• **Brief A**
From the blog post about Thanksgiving week, reproduce the text starting at "November 29, 2011" and ending at "here, you ask?".
• **Brief B**
Answer these from the blog post about Thanksgiving week:
(i) What date is the post dated?
(ii) Who says "You said a bad word"?
(iii) Which next-door neighbor did the writer say adios to over lunch on Saturday?
• **Brief C**
Carry on the blog post about Thanksgiving week from the point where it stops.

── Supplied passage

Archive for the ‘Fat bastards’ Category

Thorazine is on my Xmas list

November 29, 2011
Miss Mia Sopaipilla views with alarm

"You said a bad word," says Mia. "And another. And another. And another. ..."

What’s been going on around here, you ask?

Well, let me think here for a minute. Hmm. …

We had the big Thanksgiving Day U-turn from Bibleburg to Fort Collins and back on Thursday; a full day of VeloNewsery plus dinner with our across-the-street neighbors Larry, Jill and Wendy on Friday; lunch with (and saying adios to) our wonderful next-door neighbor Judy on Saturday, with an extra-large side of work; and work work work on Sunday, Monday and Tuesday, culminating in yet another dinner with friends tonight, a northern New Mexican project to which I tended between bouts of pixel-pushing for the Boulder boyos.

Whew. Long week for an old dog. And it ain’t over yet.

────
── Supplied information

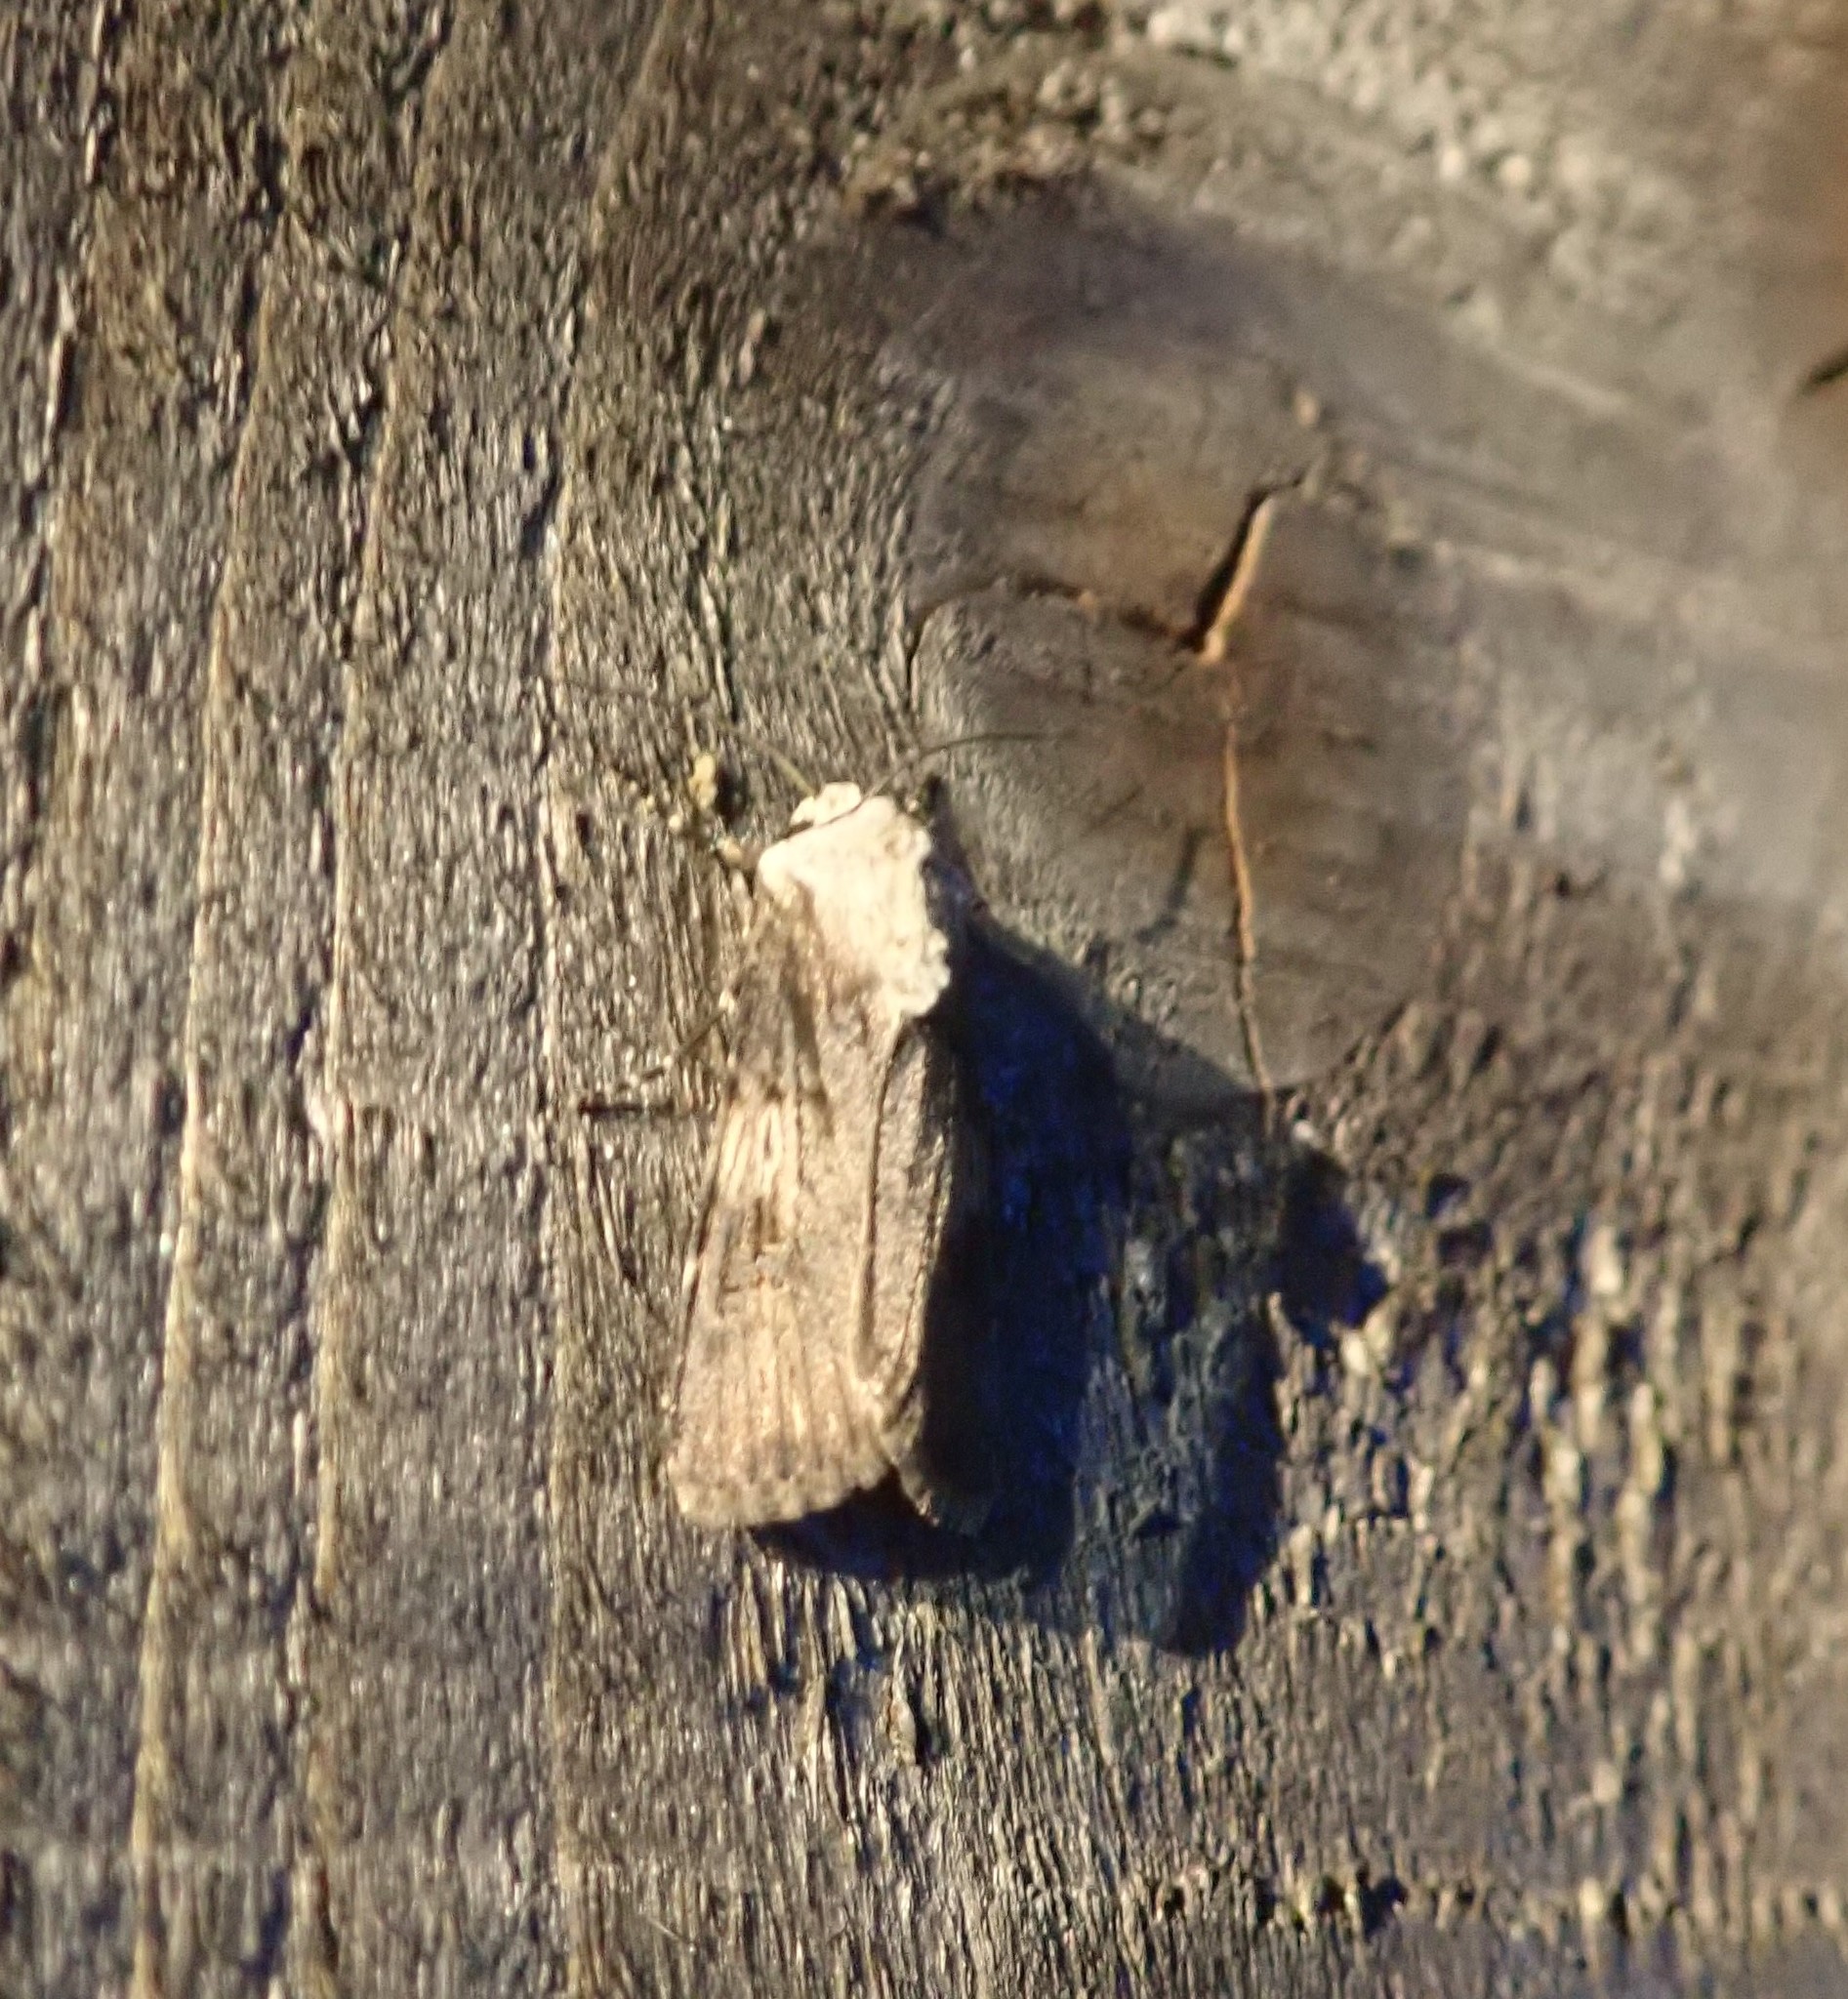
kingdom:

────

• **Result A**
November 29, 2011
Miss Mia Sopaipilla views with alarm

"You said a bad word," says Mia. "And another. And another. And another. ..."

What’s been going on around here, you ask?

• **Result B**
(i) November 29, 2011
(ii) Mia
(iii) Judy

• **Result C**
As you might imagine, something’s had to give around here, and that something is exercise. My ass is approaching critical mass, and I ain’t talking about the traffic-snarling bicycle parade, either.

I did sneak out for a 20-minute “run” this afternoon before putting the beans on the stove. Folks probably thought they were seeing a particularly ugly, sluggish zombie on the prowl.

And I probably managed to sweat off a couple of grams running around the kitchen, chopping, mincing, slicing, sautéing and stirring bits of this and that until in desperation, running out of time, I finally dialed down the menu from cheese enchiladas in green sauce with one side of beans in chipotle and another of red chile roasted potatoes to a bare-bones platter — bean burritos smothered in green with a side of the aforementioned spuds.

The bad news is, I probably put those lost grams right back on by going back for seconds. Plus pie. Did I mention pie? Oh, Lord.

Meanwhile, we will return to our regularly scheduled snark come Thursday, when I have a day off — and the weatherman is calling for wind-driven snow and a high in the 20s. I foresee much grumbling and the first stationary-trainer ride of the season, not necessarily in that order.

Fuel for the fire

April 11, 2011
Jamis Aurora Elite

The Jamis Aurora Elite, rigged for heavy touring. I've been riding this for a couple of weeks now. I'd tell you about it, but then the folks at Adventure Cyclist magazine would have to kill you.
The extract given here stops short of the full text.